Sunday, June 17, 2012

Still alive: the good and the bad (but mostly good)

It's been a long time! I'm finding it hard to put my day-to-day life into words. I'm still job-hunting - the hunt was delayed by a few health issues, though now I'm back at it with a vengeance. I'm still spending time with friends. I'm still hiking. I'm still in a strange limbo space.

I thought I'd write about some parts of the post-cancer experience:

The good: Have you ever really looked at your hands?
Not all of the life-appreciating bliss of cancer treatment has carried over into my current state, where I'm obsessively checking job sites, cleaning the house, grumbling at the lack of dish soap, and doing all kinds of mundane things I couldn't do before. While kind of sad, this also seems like a good sign that I'm finding what the cancer press calls "the new normal".

However, there are places where my focus narrows to the present moment and the mindfulness is definitely still present. Recently I heard a cancer patient say that she appreciates food so much more, and I realized that this is also true of me. Months of busted taste buds and nausea can really make a gal appreciate the subtleties of the blandest potato.

So, I get totally blissed-out by food. I drink really, really mild tea and my brain is pretty much transported to a forest full of jasmine. I also get blissed-out by sunny days, pretty flowers, a warm breeze... I always liked these things, but I get kind of overwhelmed by them in a new way. It's surprising and nice.

The bad: Recurring nightmares
So, uh. It's that thing we don't like talking about: the possible return of my cancer, which is called a recurrence. As much as I'm keeping busy and filling my life with good things, a part of me is basically waiting around to see if I make it. The first sign of recurrence is a physical pain or nausea or other symptom, which is a hypochondriac's nightmare.
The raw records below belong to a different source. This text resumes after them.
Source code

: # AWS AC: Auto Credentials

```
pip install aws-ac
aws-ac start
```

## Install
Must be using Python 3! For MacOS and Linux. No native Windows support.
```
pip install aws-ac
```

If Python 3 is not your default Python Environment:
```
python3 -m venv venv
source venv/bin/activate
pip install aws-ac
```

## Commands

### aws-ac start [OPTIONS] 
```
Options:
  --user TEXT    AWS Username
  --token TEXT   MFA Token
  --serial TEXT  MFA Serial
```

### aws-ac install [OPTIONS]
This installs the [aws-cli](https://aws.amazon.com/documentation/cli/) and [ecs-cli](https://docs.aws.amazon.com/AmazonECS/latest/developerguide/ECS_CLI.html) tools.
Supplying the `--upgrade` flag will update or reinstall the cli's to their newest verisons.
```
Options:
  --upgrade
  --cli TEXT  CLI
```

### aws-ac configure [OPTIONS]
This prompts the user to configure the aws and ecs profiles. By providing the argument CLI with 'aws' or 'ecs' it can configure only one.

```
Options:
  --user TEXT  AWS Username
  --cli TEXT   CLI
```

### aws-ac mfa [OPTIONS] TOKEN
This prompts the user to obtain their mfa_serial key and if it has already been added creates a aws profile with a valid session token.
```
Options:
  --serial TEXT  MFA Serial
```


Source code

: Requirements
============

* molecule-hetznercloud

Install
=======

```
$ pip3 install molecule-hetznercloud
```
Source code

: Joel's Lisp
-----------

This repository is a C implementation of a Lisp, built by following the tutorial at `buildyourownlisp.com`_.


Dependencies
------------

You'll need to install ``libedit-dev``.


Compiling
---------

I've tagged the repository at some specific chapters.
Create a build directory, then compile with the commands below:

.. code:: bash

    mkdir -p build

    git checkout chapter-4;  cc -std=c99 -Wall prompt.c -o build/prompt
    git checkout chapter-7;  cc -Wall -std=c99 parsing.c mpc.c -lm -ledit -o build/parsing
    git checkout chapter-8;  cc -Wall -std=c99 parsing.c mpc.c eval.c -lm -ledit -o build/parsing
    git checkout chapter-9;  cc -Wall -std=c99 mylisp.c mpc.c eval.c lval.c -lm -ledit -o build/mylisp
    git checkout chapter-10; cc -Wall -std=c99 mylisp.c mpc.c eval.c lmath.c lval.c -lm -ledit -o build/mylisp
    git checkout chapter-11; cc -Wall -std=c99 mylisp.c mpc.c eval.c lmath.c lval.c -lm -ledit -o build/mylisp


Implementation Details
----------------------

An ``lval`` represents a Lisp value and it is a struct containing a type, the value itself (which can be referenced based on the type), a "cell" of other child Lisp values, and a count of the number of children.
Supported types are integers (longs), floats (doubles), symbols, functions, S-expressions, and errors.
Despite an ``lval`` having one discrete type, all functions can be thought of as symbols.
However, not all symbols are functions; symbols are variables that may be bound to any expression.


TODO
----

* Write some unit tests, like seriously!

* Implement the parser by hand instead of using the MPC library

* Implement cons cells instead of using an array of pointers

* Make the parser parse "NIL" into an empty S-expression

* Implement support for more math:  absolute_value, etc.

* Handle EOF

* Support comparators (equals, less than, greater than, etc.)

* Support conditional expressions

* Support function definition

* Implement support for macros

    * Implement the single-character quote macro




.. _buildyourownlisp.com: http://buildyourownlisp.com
Local recurrence (breast recurrence) is bad; distant recurrence is fatal.

The hard part is that my body's still pretty beat up by treatment, so I'm more susceptible to random health problems. So far, I've had...

  • a loss of hearing in one ear. Brain metastasis? No, just a random virus.
  • knee pain, foot pain, shoulder pain. Bone mets? Nope, just my body desperately trying to get itself together.
  • a terrible pain under my rib cage that is fortunately mostly gone. Liver metastasis? Nope, just my gallbladder acting up.
  • redness, itching and pain at my surgery site. Inflammatory breast cancer recurrence? Nope, just a nasty infection that landed me in the hospital, a terrifying experience that I won't go into here.

And there have been so many more. You can see how this might get a little maddening. It doesn't get in my way most of the time, though typing all of this out has been hard.

The in-between: I kind of liked the old normal. Do I really need a new one?
Every day I wake up and I'm alive. I can't say how grateful I am. Some things are more frustrating to me, and other things have more weight. I love my friends so much and I'm so scatterbrained that I often forget to call. I have a hard time with my new body, though I love it so much when I'm hauling it up a steep slope and it's not tiring out.

Things are amazing. Things are sometimes bad, but the amazing parts generally cancel them out. I think it's this way for most people, and if this is my life, I'll freaking take it.